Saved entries

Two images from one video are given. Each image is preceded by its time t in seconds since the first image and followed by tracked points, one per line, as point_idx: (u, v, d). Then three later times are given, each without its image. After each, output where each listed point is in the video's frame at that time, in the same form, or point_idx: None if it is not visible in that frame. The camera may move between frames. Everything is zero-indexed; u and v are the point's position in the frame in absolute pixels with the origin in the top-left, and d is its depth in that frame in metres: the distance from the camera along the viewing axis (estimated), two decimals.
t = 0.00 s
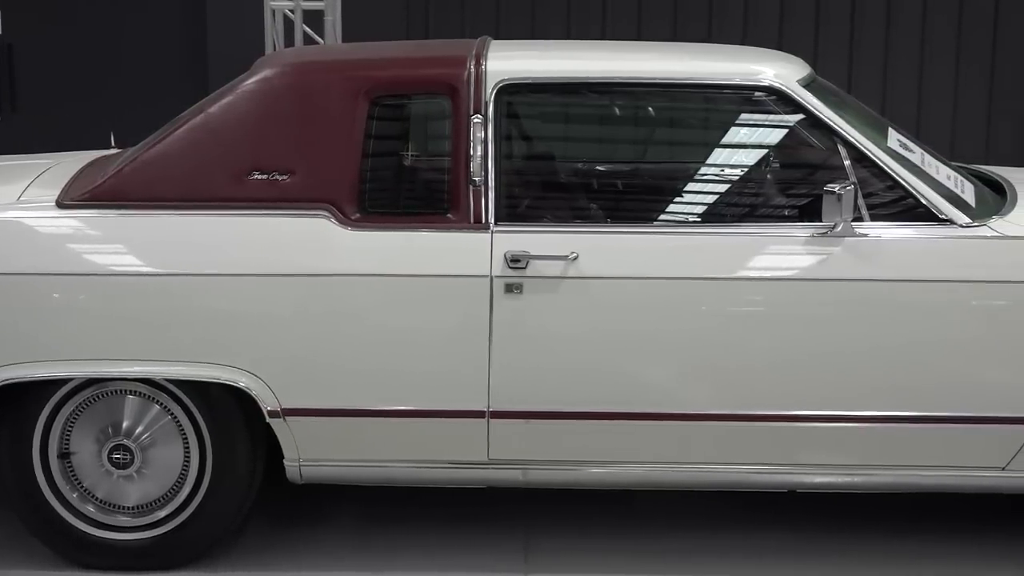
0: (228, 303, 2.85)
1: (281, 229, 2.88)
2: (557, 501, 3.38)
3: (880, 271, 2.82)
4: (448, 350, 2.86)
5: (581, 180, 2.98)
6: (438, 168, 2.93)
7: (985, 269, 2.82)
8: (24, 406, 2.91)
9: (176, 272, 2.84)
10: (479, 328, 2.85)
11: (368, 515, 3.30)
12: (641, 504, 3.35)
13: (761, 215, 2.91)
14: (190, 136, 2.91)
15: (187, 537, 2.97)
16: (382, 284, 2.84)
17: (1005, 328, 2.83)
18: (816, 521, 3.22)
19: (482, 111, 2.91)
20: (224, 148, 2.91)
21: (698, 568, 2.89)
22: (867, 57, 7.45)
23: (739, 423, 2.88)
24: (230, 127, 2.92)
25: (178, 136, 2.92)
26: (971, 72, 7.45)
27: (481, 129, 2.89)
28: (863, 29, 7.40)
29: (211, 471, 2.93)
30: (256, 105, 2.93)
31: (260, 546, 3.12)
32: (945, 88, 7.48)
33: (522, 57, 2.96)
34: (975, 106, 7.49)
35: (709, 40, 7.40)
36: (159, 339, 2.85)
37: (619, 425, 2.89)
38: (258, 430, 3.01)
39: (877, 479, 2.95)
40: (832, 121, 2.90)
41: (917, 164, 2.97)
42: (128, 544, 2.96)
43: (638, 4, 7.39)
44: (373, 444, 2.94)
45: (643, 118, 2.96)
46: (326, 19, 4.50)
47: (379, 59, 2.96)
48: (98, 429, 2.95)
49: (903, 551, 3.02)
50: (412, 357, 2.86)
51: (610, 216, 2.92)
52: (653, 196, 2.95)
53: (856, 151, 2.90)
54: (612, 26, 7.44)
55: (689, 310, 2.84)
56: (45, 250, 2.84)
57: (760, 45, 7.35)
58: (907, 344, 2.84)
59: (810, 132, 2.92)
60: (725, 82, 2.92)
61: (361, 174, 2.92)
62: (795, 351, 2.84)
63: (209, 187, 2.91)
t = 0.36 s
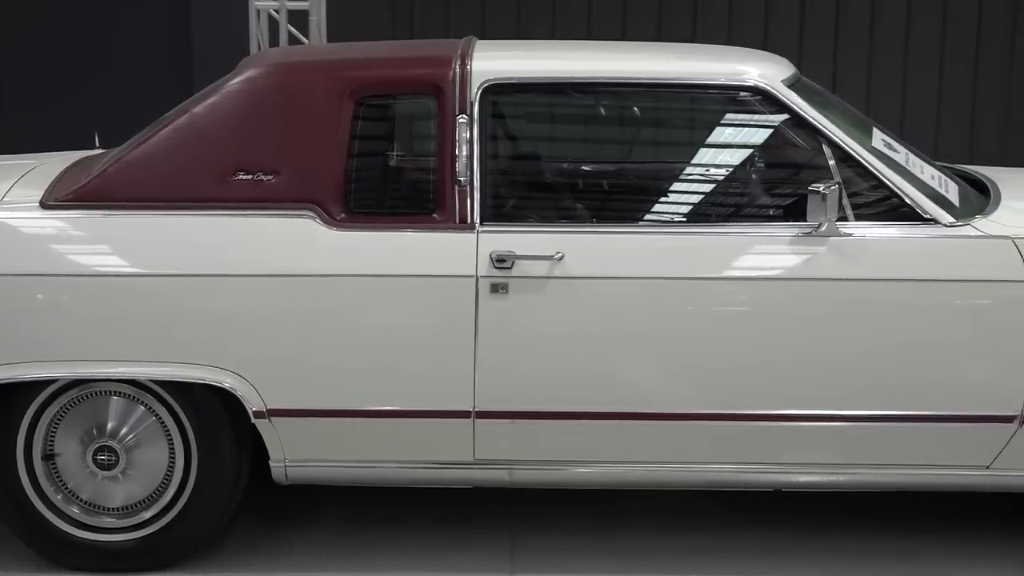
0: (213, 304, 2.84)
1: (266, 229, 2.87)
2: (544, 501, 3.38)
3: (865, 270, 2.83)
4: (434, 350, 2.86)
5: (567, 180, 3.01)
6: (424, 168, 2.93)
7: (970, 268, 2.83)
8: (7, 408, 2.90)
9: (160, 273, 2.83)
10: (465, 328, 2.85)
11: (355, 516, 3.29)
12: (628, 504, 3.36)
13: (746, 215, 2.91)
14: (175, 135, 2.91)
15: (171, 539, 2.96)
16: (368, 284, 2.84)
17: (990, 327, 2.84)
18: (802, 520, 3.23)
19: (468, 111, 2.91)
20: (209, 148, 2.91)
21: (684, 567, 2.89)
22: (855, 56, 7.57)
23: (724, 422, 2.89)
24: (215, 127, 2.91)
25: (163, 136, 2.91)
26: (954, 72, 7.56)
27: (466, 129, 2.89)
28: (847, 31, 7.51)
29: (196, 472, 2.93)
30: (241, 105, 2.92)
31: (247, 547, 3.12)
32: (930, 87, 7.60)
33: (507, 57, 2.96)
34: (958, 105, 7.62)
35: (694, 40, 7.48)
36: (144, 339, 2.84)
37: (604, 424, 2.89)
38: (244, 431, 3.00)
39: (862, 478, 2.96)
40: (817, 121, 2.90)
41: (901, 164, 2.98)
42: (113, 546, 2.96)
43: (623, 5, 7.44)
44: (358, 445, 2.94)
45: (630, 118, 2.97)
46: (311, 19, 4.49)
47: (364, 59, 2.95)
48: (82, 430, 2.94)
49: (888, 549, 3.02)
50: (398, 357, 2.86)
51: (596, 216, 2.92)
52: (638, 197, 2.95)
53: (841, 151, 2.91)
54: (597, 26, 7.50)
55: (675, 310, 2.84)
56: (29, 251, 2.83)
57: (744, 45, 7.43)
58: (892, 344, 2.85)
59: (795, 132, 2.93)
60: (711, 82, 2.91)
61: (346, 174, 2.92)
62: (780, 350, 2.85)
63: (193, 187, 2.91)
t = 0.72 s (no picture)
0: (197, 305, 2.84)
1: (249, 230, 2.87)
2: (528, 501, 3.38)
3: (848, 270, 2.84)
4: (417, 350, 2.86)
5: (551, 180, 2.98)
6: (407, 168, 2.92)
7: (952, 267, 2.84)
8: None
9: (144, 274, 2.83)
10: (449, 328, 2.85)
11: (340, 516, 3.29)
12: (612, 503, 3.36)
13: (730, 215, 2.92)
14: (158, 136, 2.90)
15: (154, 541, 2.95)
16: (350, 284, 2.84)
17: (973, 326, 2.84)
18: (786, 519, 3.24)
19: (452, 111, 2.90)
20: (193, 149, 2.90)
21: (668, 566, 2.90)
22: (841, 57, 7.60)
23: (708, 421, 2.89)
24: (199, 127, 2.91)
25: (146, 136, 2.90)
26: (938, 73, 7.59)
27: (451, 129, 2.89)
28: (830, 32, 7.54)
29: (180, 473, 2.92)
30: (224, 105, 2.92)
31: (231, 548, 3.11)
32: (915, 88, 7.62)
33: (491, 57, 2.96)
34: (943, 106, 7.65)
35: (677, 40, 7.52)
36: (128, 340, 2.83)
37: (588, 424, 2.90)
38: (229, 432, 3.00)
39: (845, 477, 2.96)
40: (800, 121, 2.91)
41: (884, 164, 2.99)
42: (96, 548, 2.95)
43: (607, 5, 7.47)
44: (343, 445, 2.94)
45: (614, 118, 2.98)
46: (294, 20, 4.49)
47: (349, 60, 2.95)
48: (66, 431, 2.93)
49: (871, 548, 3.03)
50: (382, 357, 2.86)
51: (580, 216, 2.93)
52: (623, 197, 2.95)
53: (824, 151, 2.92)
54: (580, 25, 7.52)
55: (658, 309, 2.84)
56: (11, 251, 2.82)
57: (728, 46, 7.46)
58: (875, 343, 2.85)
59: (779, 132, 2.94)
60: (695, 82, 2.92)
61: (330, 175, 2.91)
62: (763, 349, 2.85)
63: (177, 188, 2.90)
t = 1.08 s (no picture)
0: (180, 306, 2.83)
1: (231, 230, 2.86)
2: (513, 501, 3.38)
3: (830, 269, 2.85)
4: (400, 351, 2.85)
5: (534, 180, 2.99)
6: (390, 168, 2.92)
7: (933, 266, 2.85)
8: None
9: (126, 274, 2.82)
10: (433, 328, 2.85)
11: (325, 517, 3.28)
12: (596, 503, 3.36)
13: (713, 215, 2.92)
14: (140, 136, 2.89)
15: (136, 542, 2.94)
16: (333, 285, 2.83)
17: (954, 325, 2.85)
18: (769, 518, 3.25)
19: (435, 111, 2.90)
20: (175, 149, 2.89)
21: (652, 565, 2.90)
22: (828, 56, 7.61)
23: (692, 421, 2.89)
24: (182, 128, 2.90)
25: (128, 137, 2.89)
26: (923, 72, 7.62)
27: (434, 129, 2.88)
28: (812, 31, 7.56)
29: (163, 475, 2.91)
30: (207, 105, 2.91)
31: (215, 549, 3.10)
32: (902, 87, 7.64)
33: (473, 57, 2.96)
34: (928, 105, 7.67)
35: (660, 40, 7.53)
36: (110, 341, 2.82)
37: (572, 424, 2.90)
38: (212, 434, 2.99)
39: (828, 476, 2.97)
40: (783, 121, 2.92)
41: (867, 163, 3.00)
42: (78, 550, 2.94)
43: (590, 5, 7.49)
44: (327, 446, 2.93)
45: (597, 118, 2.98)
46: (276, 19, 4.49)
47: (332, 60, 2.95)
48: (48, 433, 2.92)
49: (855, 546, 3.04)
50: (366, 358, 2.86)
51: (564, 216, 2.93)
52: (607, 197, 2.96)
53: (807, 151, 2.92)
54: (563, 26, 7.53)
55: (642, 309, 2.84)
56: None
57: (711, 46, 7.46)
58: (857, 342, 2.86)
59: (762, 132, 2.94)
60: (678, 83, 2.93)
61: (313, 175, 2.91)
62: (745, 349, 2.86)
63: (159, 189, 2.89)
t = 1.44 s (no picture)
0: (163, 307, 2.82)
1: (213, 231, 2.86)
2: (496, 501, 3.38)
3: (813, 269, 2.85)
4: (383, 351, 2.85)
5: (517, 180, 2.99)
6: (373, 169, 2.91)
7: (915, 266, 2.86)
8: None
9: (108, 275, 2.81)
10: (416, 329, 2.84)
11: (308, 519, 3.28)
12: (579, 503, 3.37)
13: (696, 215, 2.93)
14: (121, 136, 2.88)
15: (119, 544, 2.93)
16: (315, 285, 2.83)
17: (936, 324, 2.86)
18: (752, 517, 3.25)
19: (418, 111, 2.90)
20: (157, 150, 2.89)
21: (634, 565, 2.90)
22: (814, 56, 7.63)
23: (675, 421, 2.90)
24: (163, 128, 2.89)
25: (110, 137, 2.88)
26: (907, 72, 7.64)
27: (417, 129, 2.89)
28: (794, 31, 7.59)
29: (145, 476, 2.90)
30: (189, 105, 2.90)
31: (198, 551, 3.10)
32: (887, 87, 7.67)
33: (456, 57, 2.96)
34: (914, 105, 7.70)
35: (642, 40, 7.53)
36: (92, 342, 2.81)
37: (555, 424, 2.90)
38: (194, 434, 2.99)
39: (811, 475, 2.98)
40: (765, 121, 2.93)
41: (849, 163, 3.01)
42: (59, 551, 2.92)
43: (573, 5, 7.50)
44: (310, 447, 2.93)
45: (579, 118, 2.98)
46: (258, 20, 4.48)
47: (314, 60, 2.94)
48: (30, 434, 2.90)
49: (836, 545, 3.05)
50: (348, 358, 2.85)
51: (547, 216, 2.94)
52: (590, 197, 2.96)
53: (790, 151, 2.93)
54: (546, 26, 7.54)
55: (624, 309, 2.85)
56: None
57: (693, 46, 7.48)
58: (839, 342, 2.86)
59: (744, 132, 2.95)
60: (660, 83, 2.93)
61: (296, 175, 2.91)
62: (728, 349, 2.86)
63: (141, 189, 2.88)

- _Problem description_
Without the pictures, copy the entries from their first line through the line containing "11: (368, 515, 3.30)", and only those lines.

- _Task solution_
Two images from one video are given. Each image is preceded by its time t in seconds since the first image and followed by tracked points, one per line, as point_idx: (u, v, d). Then three later times are given, each without its image. After each, output where each listed point is in the video's frame at that time, in the same form, or point_idx: None if it is not visible in that frame. The camera may move between frames. Everything is zero-indexed; u and v are the point's position in the frame in absolute pixels with the origin in the top-left, and d is its depth in that frame in metres: the distance from the camera along the viewing axis (estimated), two decimals.
t = 0.00 s
0: (228, 303, 2.85)
1: (281, 229, 2.88)
2: (557, 501, 3.38)
3: (880, 271, 2.82)
4: (448, 350, 2.86)
5: (581, 180, 2.98)
6: (438, 168, 2.93)
7: (985, 269, 2.82)
8: (24, 406, 2.91)
9: (176, 272, 2.84)
10: (479, 328, 2.85)
11: (368, 515, 3.30)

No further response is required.